At it's heart, Pomeroy is extremely simple. It comes down to points scored per offensive possession and points allowed per defensive possession. That's it. He doesn't care a fig about FG% or any other stat, except in how they affect points per possession. Points can come off a 3, a 2 or a FT, but to Pomeroy a point is simply a point, no matter how obtained. He reports a whole bunch of stats, but they're all outputs of the model, not inputs used to calculate his ratings. To me, that's the absolute beauty of it.

The sophistication of the model is reserved for how to adjust these basic points per possession to reflect the strength of the individual opponents and that's where the heft of mathematical statistics is employed.

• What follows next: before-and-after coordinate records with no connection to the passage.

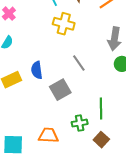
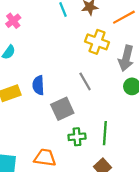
yellow cross: (64, 24) -> (97, 42), moved
green cross: (80, 123) -> (77, 137), moved

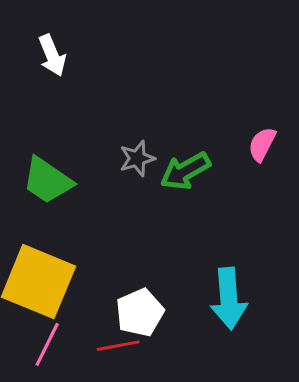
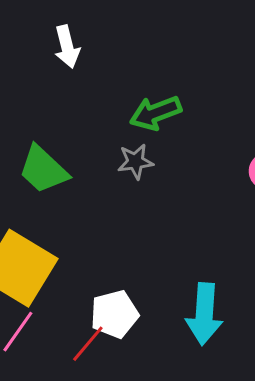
green arrow: (185, 171) -> (155, 113), moved
red line: (118, 346) -> (88, 344), turned -48

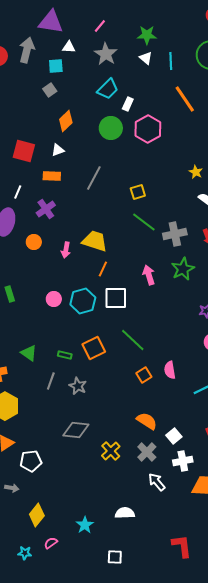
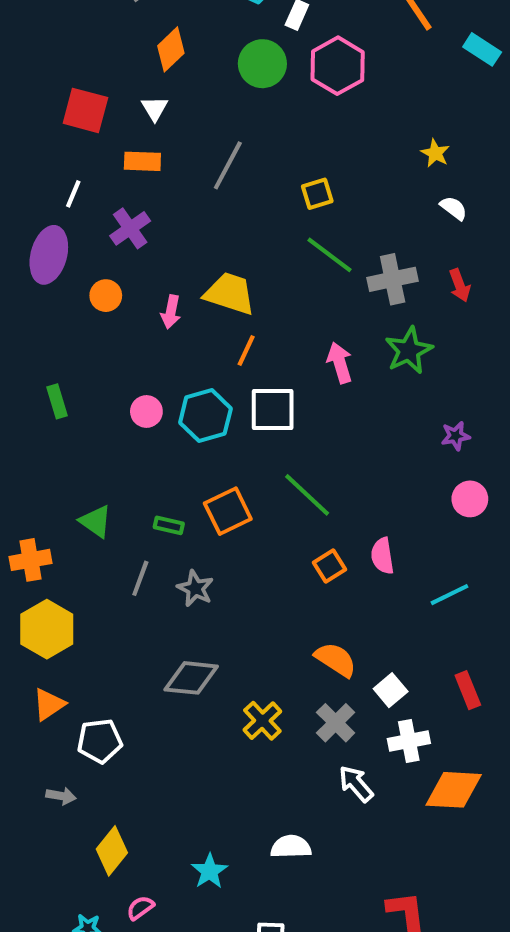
white triangle: (58, 150) -> (155, 108), turned -40

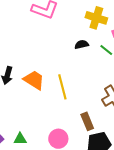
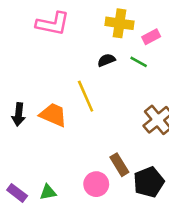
yellow line: (62, 87) -> (86, 96), moved
brown rectangle: (87, 121) -> (119, 165), moved

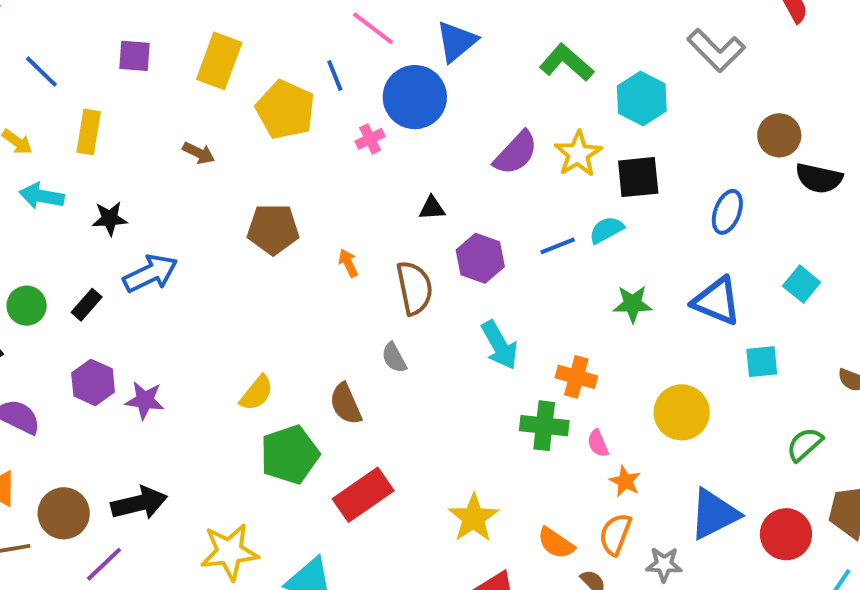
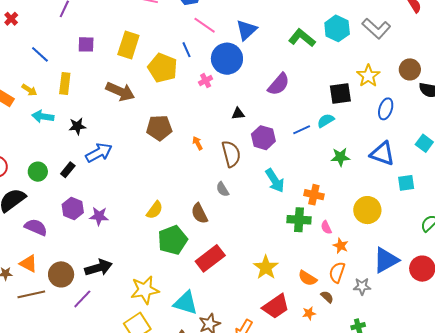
cyan hexagon: (642, 98) -> (337, 28), moved
brown arrow: (199, 153) -> (120, 91), size x1.8
yellow star: (578, 154) -> (368, 76), moved

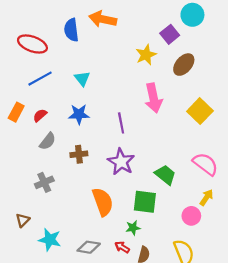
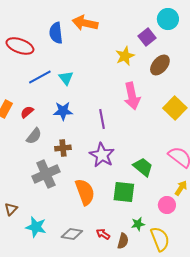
blue line: (40, 79) -> (40, 77), moved
gray cross: (44, 182) -> (46, 174), moved, size x1.5
green star: (133, 228) -> (138, 224), moved

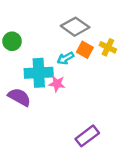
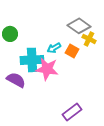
gray diamond: (75, 27) -> (79, 26), moved
orange square: (85, 50) -> (72, 51), moved
pink star: (57, 84) -> (47, 69), size x1.6

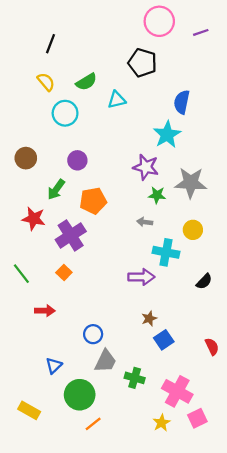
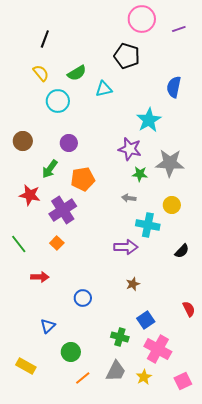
blue semicircle: (182, 102) -> (174, 87), moved
blue square: (164, 340) -> (146, 320), moved
gray trapezoid: (105, 361) -> (116, 371), moved
green circle: (80, 395) -> (71, 352), size x0.7
pink square: (197, 418) -> (183, 381), moved

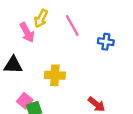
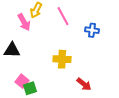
yellow cross: (55, 75) -> (62, 59), moved

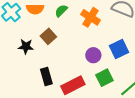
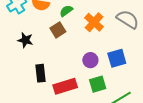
brown square: (48, 36) -> (58, 30), moved

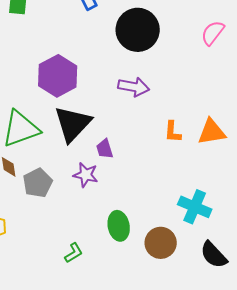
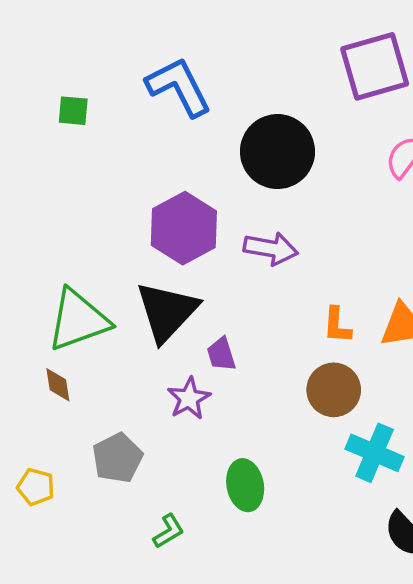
purple hexagon: (58, 76) -> (184, 228), moved
purple star: (86, 175) -> (189, 398), turned 30
gray pentagon: (38, 183) -> (117, 458), moved
brown circle: (161, 243) -> (334, 390), moved

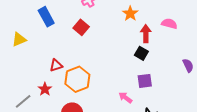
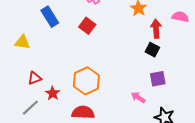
yellow triangle: (19, 39) -> (22, 42), turned 35
red triangle: (56, 65) -> (35, 78), moved

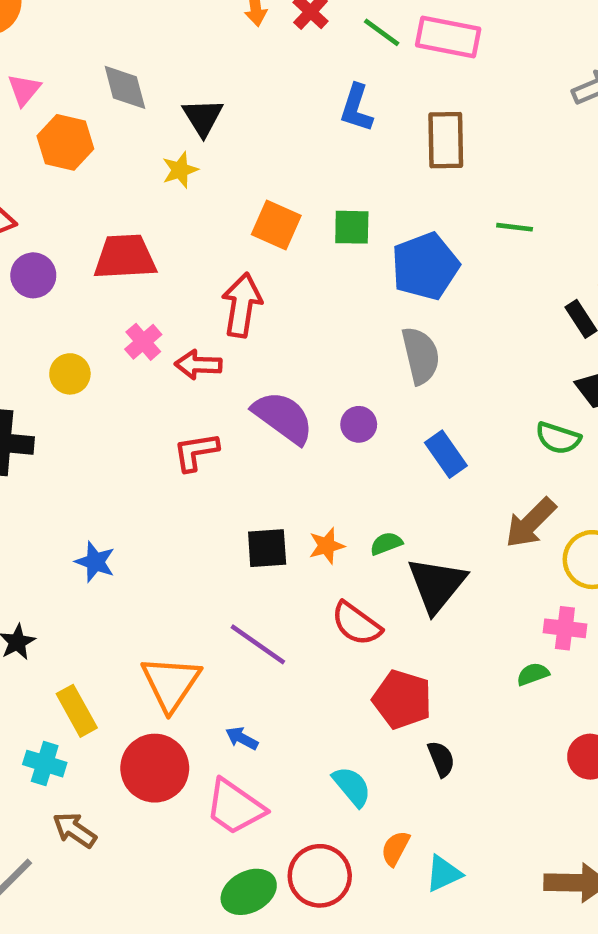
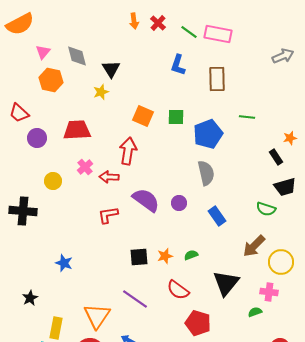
pink triangle: (24, 90) -> (43, 52), moved
black triangle: (437, 585) -> (226, 283), moved
yellow rectangle: (77, 711) -> (56, 328), turned 40

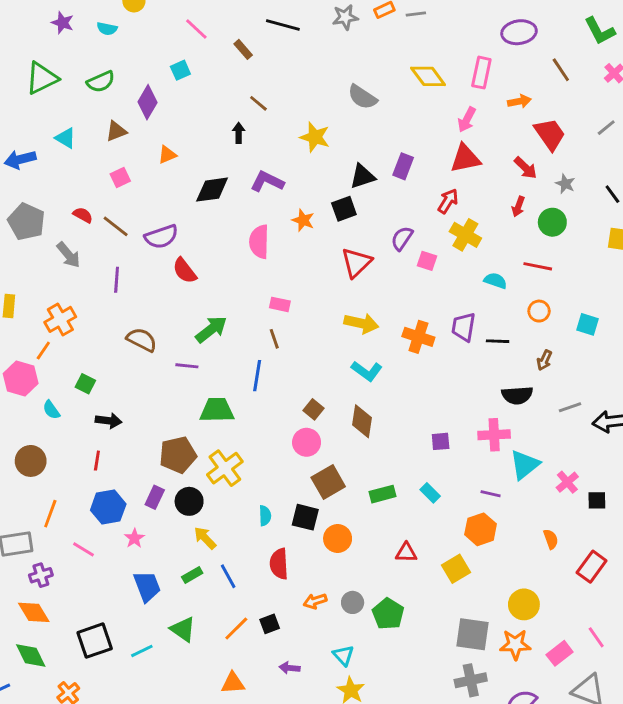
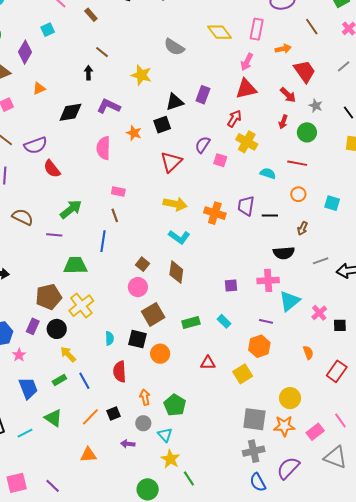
orange arrow: (315, 601) -> (145, 397), turned 98
gray circle: (353, 602) -> (143, 423), moved
green pentagon: (388, 614) -> (175, 405), moved

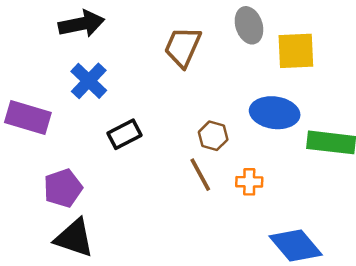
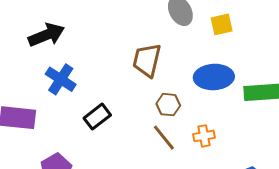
brown trapezoid: (183, 47) -> (147, 60), moved
yellow square: (296, 51) -> (222, 24), size x0.7

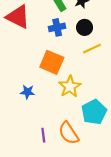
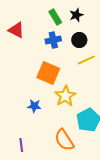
red triangle: (18, 17) -> (16, 30), size x0.7
blue star: (27, 92) -> (34, 106), moved
purple line: (43, 135) -> (21, 145), moved

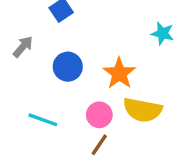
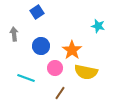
gray arrow: (23, 47) -> (14, 34), turned -48
pink circle: (99, 115) -> (55, 68), moved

As to trends, X, to the extent they are real, they are usually discernible only after they occur. It's as true for basketball as it is for the markets. There are lots of "random walks" masquerading as trends out there. Not telling you anything you don't know, of course...
 
The sophistication of the model is reserved for how to adjust these basic points per possession to reflect the strength of the individual opponents and that's where the heft of mathematical statistics is employed.
This, res, is my issue with KenPom. With the seemingly infinite factors impacting rosters, games, officiating, etc. over the course of a season, I can’t trust any statistical measurement to adequately evaluate 350+ teams.

Call me a simpleton, but I prefer a better-regulated RPI. Set some basic, universal scheduling requirements for all of D1 and let the stone cold results do the talking.
 
We're verging on an academic discussion, which is the last thing we want. However, it's good to know that some highly significant academic research has been done in the subject. Anyone interested can get a taste of how deep this goes from the grand puba of fractals, Professor Benoit Mandelbrot:

I'm guessing he would have shorted Bona right after the loss to Northern Iowa.